Là, ils se trouvèrent en présence d’un animal, à demi domestiqué, que son propriétaire élevait, non pour en faire une bête de somme, mais une bête de combat. Dans ce but, il avait commencé à modifier le caractère naturellement doux de l’animal, de façon à le conduire graduellement à ce paroxysme de rage appelé « mutsh » dans la langue indoue, et cela, en le nourrissant pendant trois mois de sucre et de beurre. Ce traitement peut paraître impropre à donner un tel résultat, mais il n’en est pas moins employé avec succès par les éleveurs. Très-heureusement pour Mr. Fogg, l’éléphant en question venait à peine d’être mis à ce régime, et le « mutsh » ne s’était point encore déclaré.

Kiouni — c’était le nom de la bête — pouvait, comme tous ses congénères, fournir pendant longtemps une marche rapide, et, à défaut d’autre monture, Phileas Fogg résolut de l’employer.

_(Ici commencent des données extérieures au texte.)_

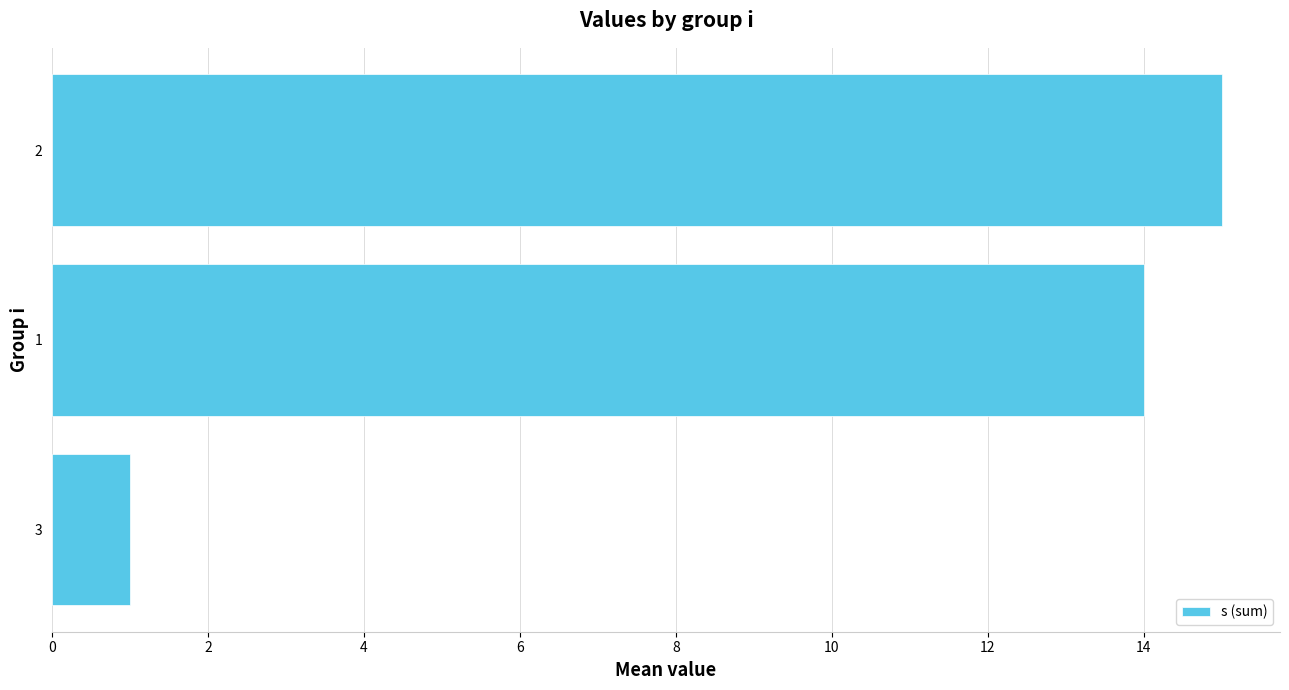

What is the change in value from 3 to 1?

+13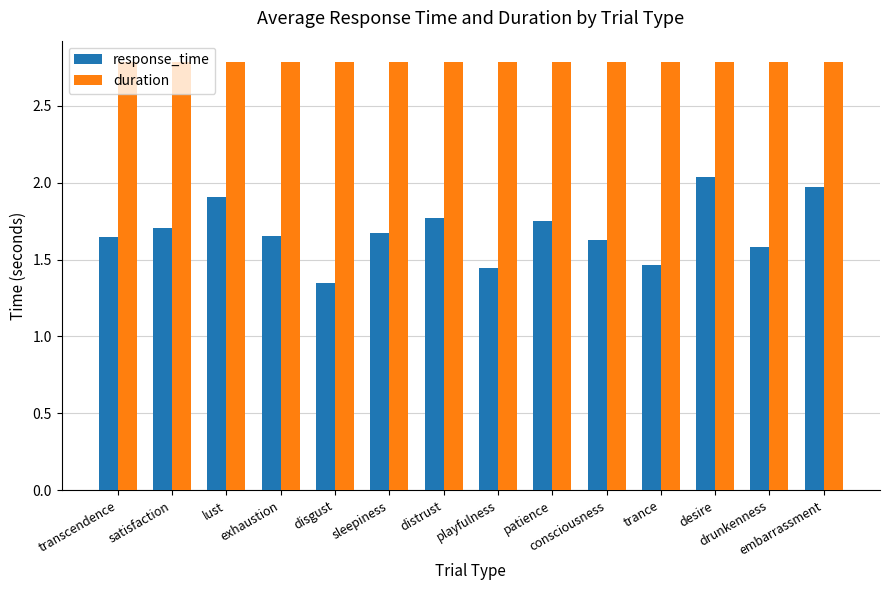

Which series has the widest spread of values?

response_time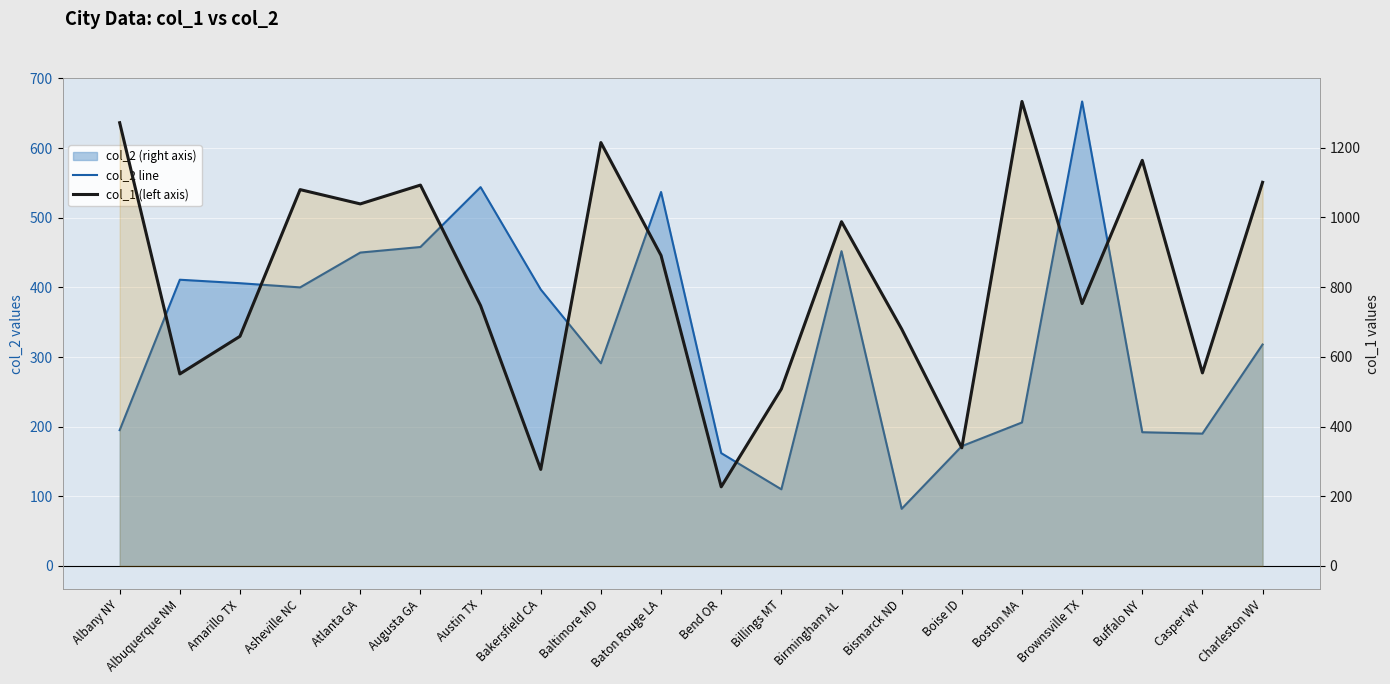

At which category does col_1 (left axis) reach its first local valley?

Albuquerque NM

Mais les éléphants sont chers dans l’Inde, où ils commencent à devenir rares. Les mâles, qui seuls conviennent aux luttes des cirques, sont extrêmement recherchés. Ces animaux ne se reproduisent que rarement, quand ils sont réduits à l’état de domesticité, de telle sorte qu’on ne peut s’en procurer que par la chasse. Aussi sont-ils l’objet de soins extrêmes, et lorsque Mr. Fogg demanda à l’Indien s’il voulait lui louer son éléphant, l’Indien refusa net.

Fogg insista et offrit de la bête un prix excessif, dix livres (250 fr.) l’heure. Refus. Vingt livres ? Refus encore. Quarante livres ? Refus toujours. Passepartout bondissait à chaque surenchère. Mais l’Indien ne se laissait pas tenter.

La somme était belle, cependant. En admettant que l’éléphant employât quinze heures à se rendre à Allahabad, c’était six cents livres (15,000 fr.) qu’il rapporterait à son propriétaire.

Phileas Fogg, sans s’animer en aucune façon, proposa alors à l’Indien de lui acheter sa bête et lui en offrit tout d’abord mille livres (25,000 fr.).